What was your inspiration for the characters and their relationship?
As a sociologist, I have conducted interviews with hundreds of women who lived in homeless shelters. One finding from these interviews was the extensive trauma so many had experienced and the unresolved grief so many carried with them. In addition, in my undergraduate years, it seemed every woman I met had survived sexual trauma. Living in patriarchy is a traumatizing experience for many.
The inspiring Black Lives Matter movement, another type of response to (white male) patriarchy, gained traction just as I began revisions to the manuscript. The organizing slogan of the BLM movement speaks volumes about our unaddressed history — that well into the 21st century, it is still necessary to demand that Black lives matter. It struck me that by making Maddie’s love Roz a Black woman, I could greatly expand my goals for this novel.
Jenny and Jane exemplify two responses to internalized trauma. Liz is the hapless woman conformist.
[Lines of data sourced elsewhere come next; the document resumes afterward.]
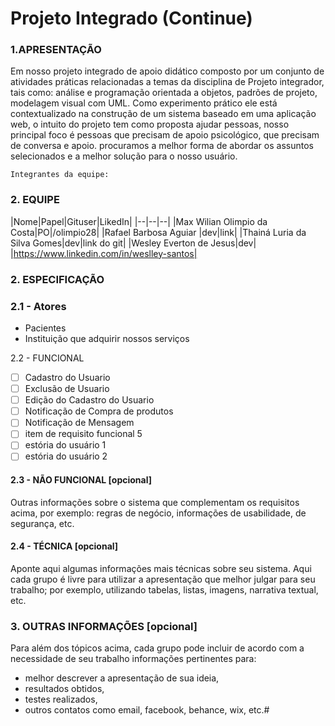 # Projeto Integrado (Continue)

### 1.APRESENTAÇÃO

 Em nosso projeto integrado de apoio didático composto por um conjunto de atividades práticas relacionadas a temas da disciplina de Projeto integrador, tais como: análise e programação orientada a objetos, padrões de projeto, modelagem visual com UML. Como experimento prático ele está contextualizado na construção de um sistema baseado em uma aplicação web, o intuito do projeto tem como proposta ajudar pessoas, nosso principal foco é pessoas que precisam de apoio psicológico, que precisam de conversa e apoio. procuramos a melhor forma de abordar os assuntos selecionados e a melhor solução para o nosso usuário.

    Integrantes da equipe:
### 2. EQUIPE  
|Nome|Papel|Gituser|LikedIn|
|--|--|--|
|Max Wilian Olimpio da Costa|PO|/olimpio28|
|Rafael Barbosa Aguiar |dev|link|
|Thainá Luria da Silva Gomes|dev|link do git|
|Wesley Everton de Jesus|dev|  |https://www.linkedin.com/in/weslley-santos|

### 2. ESPECIFICAÇÃO

### 2.1 - Atores
- Pacientes
- Instituição que adquirir nossos serviços

2.2 - FUNCIONAL
 - [ ] Cadastro do Usuario
 - [ ] Exclusão de Usuario
 - [ ] Edição do Cadastro do Usuario
 - [ ] Notificação de Compra de produtos
 - [ ] Notificação de Mensagem 
 - [ ] item de requisito funcional 5
 - [ ] estória do usuário 1
 - [ ] estória do usuário 2

#### 2.3 - NÃO FUNCIONAL [opcional]
Outras informações sobre o sistema que complementam os requisitos acima, por exemplo: regras de negócio, informações de usabilidade, de segurança, etc.

#### 2.4 - TÉCNICA [opcional]
Aponte aqui algumas informações mais técnicas sobre seu sistema. Aqui cada grupo é livre para utilizar a apresentação que melhor julgar para seu trabalho; por exemplo, utilizando tabelas, listas, imagens, narrativa textual, etc. 

### 3. OUTRAS INFORMAÇÕES [opcional]
Para além dos tópicos acima, cada grupo pode incluir de acordo com a necessidade de seu trabalho informações pertinentes para:
 - melhor descrever a apresentação de sua ideia,
 - resultados obtidos,
 - testes realizados, 
 - outros contatos como email, facebook, behance,
   wix, etc.# 
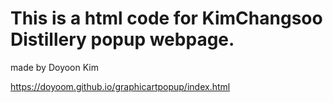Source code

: # This is a html code for KimChangsoo Distillery popup webpage.


made by Doyoon Kim <br/>

https://doyoom.github.io/graphicartpopup/index.html
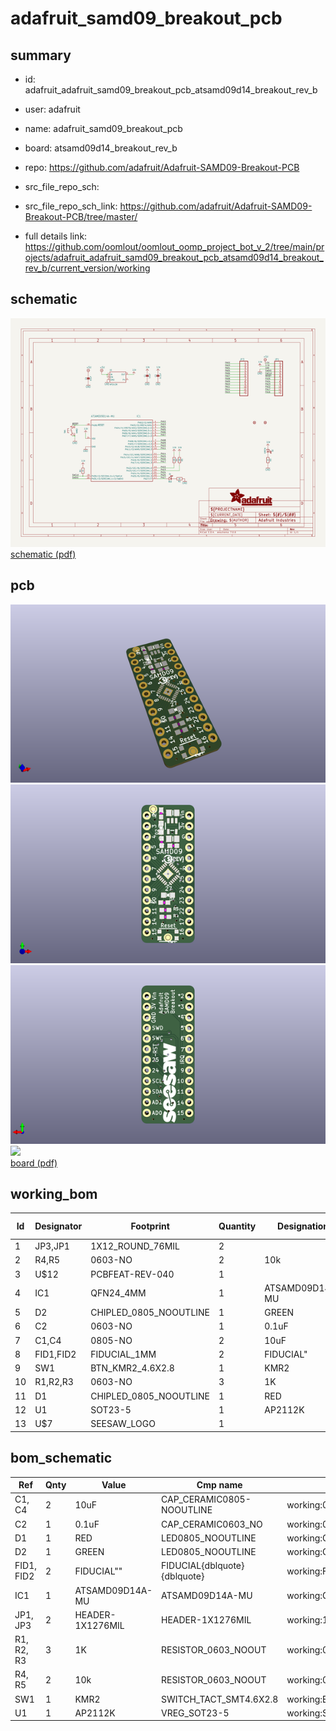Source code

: # adafruit_samd09_breakout_pcb
 
## summary 
* id: adafruit_adafruit_samd09_breakout_pcb_atsamd09d14_breakout_rev_b
* user: adafruit
* name: adafruit_samd09_breakout_pcb
* board: atsamd09d14_breakout_rev_b
* repo: https://github.com/adafruit/Adafruit-SAMD09-Breakout-PCB



* src_file_repo_sch: 
* src_file_repo_sch_link: https://github.com/adafruit/Adafruit-SAMD09-Breakout-PCB/tree/master/
* full details link: https://github.com/oomlout/oomlout_oomp_project_bot_v_2/tree/main/projects/adafruit_adafruit_samd09_breakout_pcb_atsamd09d14_breakout_rev_b/current_version/working  

## schematic  
![](working_schematic_600.png)  
[schematic (pdf)](working_schematic.pdf) 






















## pcb  
![](working_3d_600.png) 
![](working_3d_front_600.png)  
![](working_3d_back_600.png)  
![](working_600.png)  
[board (pdf)](working.pdf)  

## working_bom
| Id | Designator | Footprint | Quantity | Designation | Supplier and ref |  | None | 
| --- | --- | --- | --- | --- | --- | --- | --- | 
| 1 | JP3,JP1 | 1X12_ROUND_76MIL | 2 |  |  |  | [''] | 
| 2 | R4,R5 | 0603-NO | 2 | 10k |  |  | [''] | 
| 3 | U$12 | PCBFEAT-REV-040 | 1 |  |  |  | [''] | 
| 4 | IC1 | QFN24_4MM | 1 | ATSAMD09D14A-MU |  |  | [''] | 
| 5 | D2 | CHIPLED_0805_NOOUTLINE | 1 | GREEN |  |  | [''] | 
| 6 | C2 | 0603-NO | 1 | 0.1uF |  |  | [''] | 
| 7 | C1,C4 | 0805-NO | 2 | 10uF |  |  | [''] | 
| 8 | FID1,FID2 | FIDUCIAL_1MM | 2 | FIDUCIAL" |  |  | [''] | 
| 9 | SW1 | BTN_KMR2_4.6X2.8 | 1 | KMR2 |  |  | [''] | 
| 10 | R1,R2,R3 | 0603-NO | 3 | 1K |  |  | [''] | 
| 11 | D1 | CHIPLED_0805_NOOUTLINE | 1 | RED |  |  | [''] | 
| 12 | U1 | SOT23-5 | 1 | AP2112K |  |  | [''] | 
| 13 | U$7 | SEESAW_LOGO | 1 |  |  |  | [''] | 


## bom_schematic
| Ref | Qnty | Value | Cmp name | Footprint | Description | Vendor | DNP | 
| --- | --- | --- | --- | --- | --- | --- | --- | 
| C1, C4 | 2 | 10uF | CAP_CERAMIC0805-NOOUTLINE | working:0805-NO |  |  |  | 
| C2 | 1 | 0.1uF | CAP_CERAMIC0603_NO | working:0603-NO |  |  |  | 
| D1 | 1 | RED | LED0805_NOOUTLINE | working:CHIPLED_0805_NOOUTLINE |  |  |  | 
| D2 | 1 | GREEN | LED0805_NOOUTLINE | working:CHIPLED_0805_NOOUTLINE |  |  |  | 
| FID1, FID2 | 2 | FIDUCIAL"" | FIDUCIAL{dblquote}{dblquote} | working:FIDUCIAL_1MM |  |  |  | 
| IC1 | 1 | ATSAMD09D14A-MU | ATSAMD09D14A-MU | working:QFN24_4MM |  |  |  | 
| JP1, JP3 | 2 | HEADER-1X1276MIL | HEADER-1X1276MIL | working:1X12_ROUND_76MIL |  |  |  | 
| R1, R2, R3 | 3 | 1K | RESISTOR_0603_NOOUT | working:0603-NO |  |  |  | 
| R4, R5 | 2 | 10k | RESISTOR_0603_NOOUT | working:0603-NO |  |  |  | 
| SW1 | 1 | KMR2 | SWITCH_TACT_SMT4.6X2.8 | working:BTN_KMR2_4.6X2.8 |  |  |  | 
| U1 | 1 | AP2112K | VREG_SOT23-5 | working:SOT23-5 |  |  |  | 



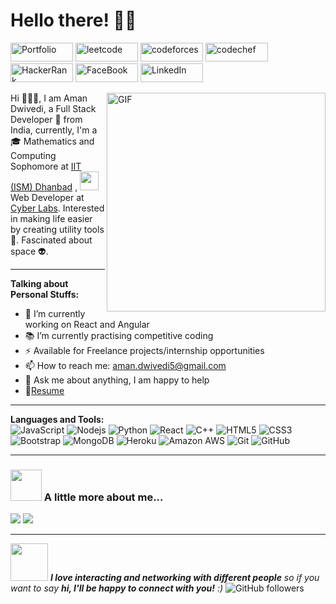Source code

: # Hello there! 👋🏻

<a href="https://aman-codes.github.io/">
<img src="https://img.shields.io/badge/-Portfolio-black?style=flat-square&logo=appveyor" alt="Portfolio"  width="100" height="30"></a>

<a href="https://leetcode.com/aman-codes/">
<img src="https://img.shields.io/badge/-LeetCode-black?style=flat-square&logo=leetcode" alt="leetcode"  width="100" height="30"></a>

<a href="https://codeforces.com/profile/Aman-Codes">
<img src="https://img.shields.io/badge/-Codeforces-black?style=flat-square&logo=codeforces" alt="codeforces"  width="100" height="30"></a>

<a href="https://www.codechef.com/users/aman_dwivedi">
<img src="https://img.shields.io/badge/-CodeChef-black?style=flat-square&logo=codechef" alt="codechef" width="100" height="30"></a>

<a href="https://www.hackerrank.com/Aman_Codes">
<img src="https://img.shields.io/badge/-HackerRank-black?style=flat-square&logo=hackerrank" alt="HackerRank"  width="100" height="30"></a>

<a href="https://www.facebook.com/profile.php?id=100039304971071">
<img src="https://img.shields.io/badge/-Facebook-black?style=flat-square&logo=facebook" alt="FaceBook"  width="100" height="30"></a>

<a href="https://www.linkedin.com/in/aman-dwivedi/">
<img src="https://img.shields.io/badge/-LinkedIn-black?style=flat-square&logo=linkedin" alt="LinkedIn"  width="100" height="30"></a>


<p>
<img align="right" alt="GIF" src="https://media.giphy.com/media/SWoSkN6DxTszqIKEqv/giphy.gif" width="350" height="350"/>
Hi 🙋🏻‍♂️, I am Aman Dwivedi, a Full Stack Developer 🚀 from India, currently, I'm a 
    🎓 Mathematics and Computing Sophomore at
     <a href="https://www.iitism.ac.in/">IIT (ISM) Dhanbad</a>
    , <img src="https://media.giphy.com/media/WUlplcMpOCEmTGBtBW/giphy.gif" width="30" >
    Web Developer at
    <a href="https://cyberlabs.club">Cyber Labs</a>.
    Interested in making life easier by creating utility tools 🔨. Fascinated about space 👽.
</p>

---
**Talking about Personal Stuffs:**

- 🌱 I’m currently working on React and Angular
- 📚 I’m currently practising competitive coding
- ⚡️ Available for Freelance projects/internship opportunities
- 📫 How to reach me: aman.dwivedi5@gmail.com
- 💬 Ask me about anything, I am happy to help
- 📝[Resume](https://drive.google.com/file/d/12k-NO8RtGx_tHBbytpeX5aMmxGaT42b3/view?usp=sharing)

---

**Languages and Tools:**  
![JavaScript](https://img.shields.io/badge/-JavaScript-black?style=flat-square&logo=javascript)
![Nodejs](https://img.shields.io/badge/-Nodejs-black?style=flat-square&logo=Node.js)
![Python](https://img.shields.io/badge/-Python-black?style=flat-square&logo=Python)
![React](https://img.shields.io/badge/-React-black?style=flat-square&logo=react)
![C++](https://img.shields.io/badge/-C++-00599C?style=flat-square&logo=c)
![HTML5](https://img.shields.io/badge/-HTML5-E34F26?style=flat-square&logo=html5&logoColor=white)
![CSS3](https://img.shields.io/badge/-CSS3-1572B6?style=flat-square&logo=css3)
![Bootstrap](https://img.shields.io/badge/-Bootstrap-563D7C?style=flat-square&logo=bootstrap)
![MongoDB](https://img.shields.io/badge/-MongoDB-black?style=flat-square&logo=mongodb)
![Heroku](https://img.shields.io/badge/-Heroku-430098?style=flat-square&logo=heroku)
![Amazon AWS](https://img.shields.io/badge/Amazon%20AWS-232F3E?style=flat-square&logo=amazon-aws)
![Git](https://img.shields.io/badge/-Git-black?style=flat-square&logo=git)
![GitHub](https://img.shields.io/badge/-GitHub-181717?style=flat-square&logo=github)

---

### <img src="https://media.giphy.com/media/VgCDAzcKvsR6OM0uWg/giphy.gif" width="50"> A little more about me... 

<img  src="https://github-readme-stats.vercel.app/api?username=Aman-Codes&&show_icons=true"/>
<img  src="https://github-readme-stats.vercel.app/api/top-langs/?username=Aman-Codes&&show_icons=true"/>

---

<img src="https://media.giphy.com/media/LnQjpWaON8nhr21vNW/giphy.gif" width="60"> <em><b>I love interacting and networking with different people</b> so if you want to say <b>hi, I'll be happy to connect with you!</b> :)</em>
![GitHub followers](https://img.shields.io/github/followers/Aman-Codes?label=Follow&style=plastic)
Maddie, a reflective, well-educated lesbian and rejector of patriarchy’s prescriptions for women, is the outsider with a better view of what’s going on. But even she is surprised by and can’t quite fathom Roz’s situation. Roz finds herself mired in circumstances she detests and does not deserve. In that way, she mirrors the history of Black America.
What were some themes that were important for you to explore in this book?
Survivors of misogyny, homophobia and racism often internalize the trauma they experience because of who they are as self-blame and self-hatred. Using Johnny as a metaphor for some of the worst excesses we women experience in patriarchy, I wanted to emphasize the effects of women’s second-class status and the courage it takes to build a life within a system where fair treatment often remains an aspiration. As a sociologist, it’s important to me for readers to recognize that we are all embedded in our history and society and that what is experienced as an individual life event is connected to, often a product of, larger frameworks (such as white male patriarchy). Recognizing our common experience is the first step in changing our society — as the Black civil rights, feminist, and LGBTQ movements have long taught us. If readers take away a sense of the power of mutual support and solidarity in overcoming trauma and inequality, I’d be thrilled and satisfied.
When will book 2 be available? Can you give us an idea of where that book will take readers?
One of the character’s trajectories remains unresolved at the end of the first novel — and it’s the character that murders Johnny. Book 2, entitled Beach of the Dead, takes up where that character’s story leaves off and explores what it takes to find hope, forgiveness, self-worth, and love. Beach of the Dead takes place largely, and ironically, in a tropical paradise imbued with magical realism.
Beach of the Dead will be published by Atmosphere Press in early 2024.